Finnish banks estimate that the tailwind of the stock market will continue after a strong start to the year.
Stocks in different parts of the world have strengthened during the beginning of the year more than in five years.
One of the key reasons for the increase is the expectation that many central banks will start cutting their key interest rates in the summer due to the slowdown in inflation. The rise in shares is also explained by artificial intelligence.
Next, the stock market is tense about the results season starting in April.
“The shares have risen so much at the beginning of the year that the rates may develop more calmly in the near future. The profit outlook for companies, especially in the United States, is positive and the earnings period may bring surprises, which is why the shares start to rise clearly again”, says the chief asset management strategist of the financial company Nordea Antti Saari.
The big ones and the MSCI index, which measures the development of shares of medium-sized companies in 23 countries, has strengthened by 7.7 percent at the beginning of the year. It is more than once since January–March 2019.
Instead, the general index of the Helsinki Stock Exchange has weakened by more than four percent this year, while the European Stoxx Europe 600 index has strengthened by seven percent in the same period.
A large part of the companies on the Helsinki Stock Exchange operate in industry, whose prospects are overshadowed by the slow economic growth of the euro area. 40 percent of the value of Finland's goods exports goes to the euro area.
The European Central Bank predicts that the euro area economy will grow by 0.6 percent this year, after it grew by 0.5 percent last year.
In the United States, the economy is clearly stronger.
Last year's gross domestic product grew by 2.5 percent based on preliminary data, and the International Monetary Fund (IMF) predicts that it will grow by 2.1 percent this year.
Also senior strategist at financial company Danske Bank Kaisa Kivipelto believes that the share price will continue.

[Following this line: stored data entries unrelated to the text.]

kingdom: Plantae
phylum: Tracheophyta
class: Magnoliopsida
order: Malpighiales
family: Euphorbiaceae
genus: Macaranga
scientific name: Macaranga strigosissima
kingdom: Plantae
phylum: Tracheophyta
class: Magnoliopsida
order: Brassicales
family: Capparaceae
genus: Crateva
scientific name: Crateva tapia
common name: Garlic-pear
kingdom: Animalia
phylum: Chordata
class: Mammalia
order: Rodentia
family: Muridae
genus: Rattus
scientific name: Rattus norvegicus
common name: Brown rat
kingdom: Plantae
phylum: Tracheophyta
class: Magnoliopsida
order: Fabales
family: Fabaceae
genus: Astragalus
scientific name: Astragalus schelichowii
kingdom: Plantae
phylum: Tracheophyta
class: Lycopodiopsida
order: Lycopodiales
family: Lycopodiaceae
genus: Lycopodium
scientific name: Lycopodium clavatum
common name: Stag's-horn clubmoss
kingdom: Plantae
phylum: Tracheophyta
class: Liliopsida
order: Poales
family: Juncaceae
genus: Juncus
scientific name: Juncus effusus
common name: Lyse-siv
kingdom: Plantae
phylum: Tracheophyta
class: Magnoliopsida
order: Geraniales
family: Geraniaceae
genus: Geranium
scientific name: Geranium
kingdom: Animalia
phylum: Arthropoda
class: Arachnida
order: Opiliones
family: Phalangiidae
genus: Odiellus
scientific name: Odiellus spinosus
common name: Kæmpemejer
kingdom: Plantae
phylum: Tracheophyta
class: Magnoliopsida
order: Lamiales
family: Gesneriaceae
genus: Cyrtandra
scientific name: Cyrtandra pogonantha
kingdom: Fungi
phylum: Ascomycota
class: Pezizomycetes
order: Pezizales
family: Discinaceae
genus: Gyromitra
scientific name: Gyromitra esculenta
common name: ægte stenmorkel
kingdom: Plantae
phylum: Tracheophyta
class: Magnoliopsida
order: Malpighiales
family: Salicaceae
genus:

“Economic growth has been surprisingly strong at the beginning of the year, especially in the United States and Japan, which is why we believe the rise in the stock market will continue. If economic growth in Europe were to start to recover soon, it would probably also be reflected in the Helsinki stock exchange.”
In the overall picture, the slowdown in inflation is a significant reason for the brightening of the economic outlook, as it enables central banks to cut interest rates.
When interest rates are high, economic growth slows down because the financing costs of households and companies increase. This in turn reduces consumption and investments.
In the euro area, the inflation rate slowed to 2.6 percent in February. A year earlier it was 8.5 percent.
In the United States, too, inflation has slowed considerably, although it accelerated to 3.2 percent in February from 3.1 percent in January.